- **Task details**
An exact, complete copy of the entries is needed, with the pictures left out.

- **Task data**
□ □ □ □

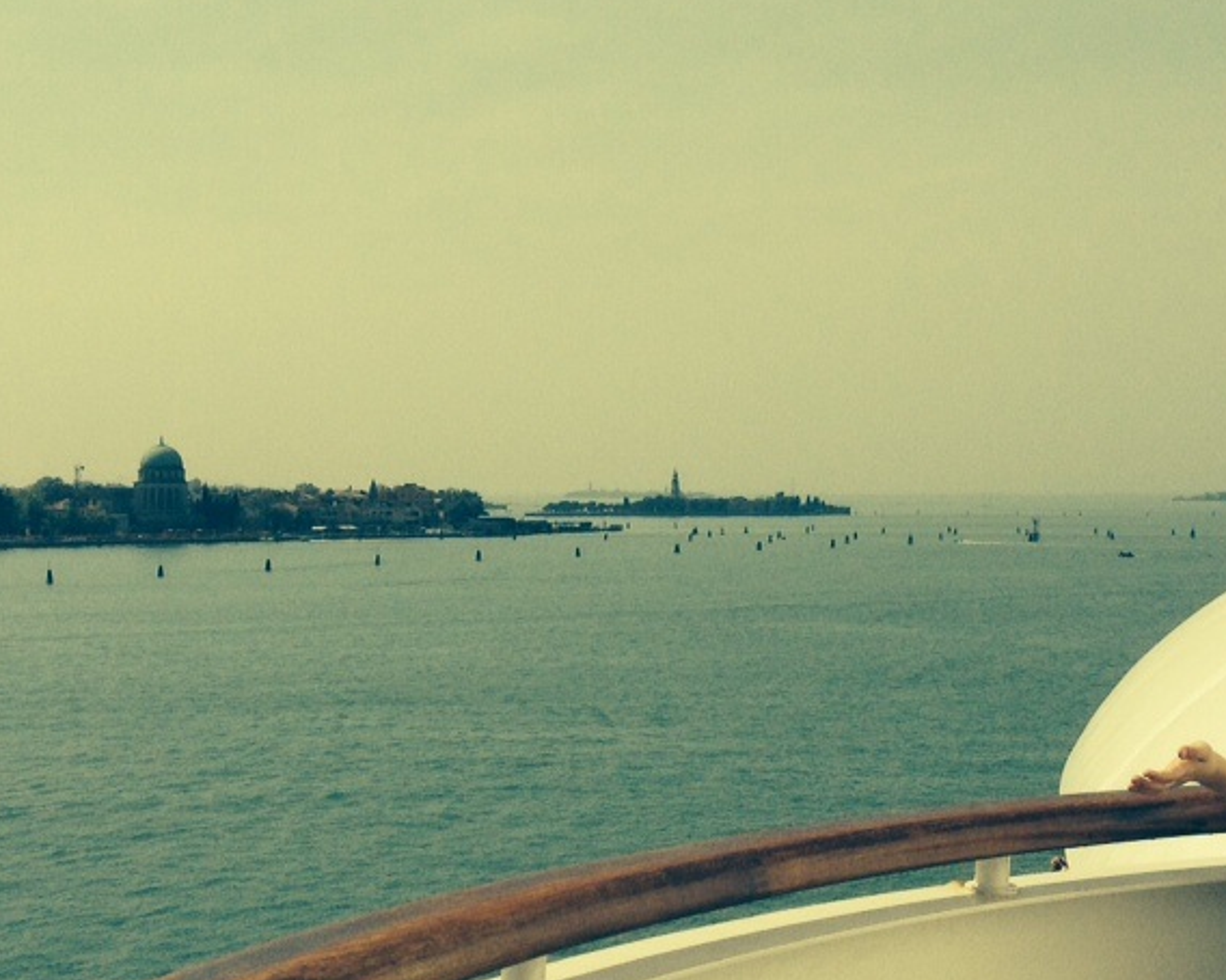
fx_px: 2793
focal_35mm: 77
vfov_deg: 19.9
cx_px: 773
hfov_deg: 24.7
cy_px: 522
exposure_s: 1/6135
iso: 50
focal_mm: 4.28
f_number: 2.4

□ □ □ □

- **Answer section**
fx_px: 2793
focal_35mm: 77
vfov_deg: 19.9
cx_px: 773
hfov_deg: 24.7
cy_px: 522
exposure_s: 1/6135
iso: 50
focal_mm: 4.28
f_number: 2.4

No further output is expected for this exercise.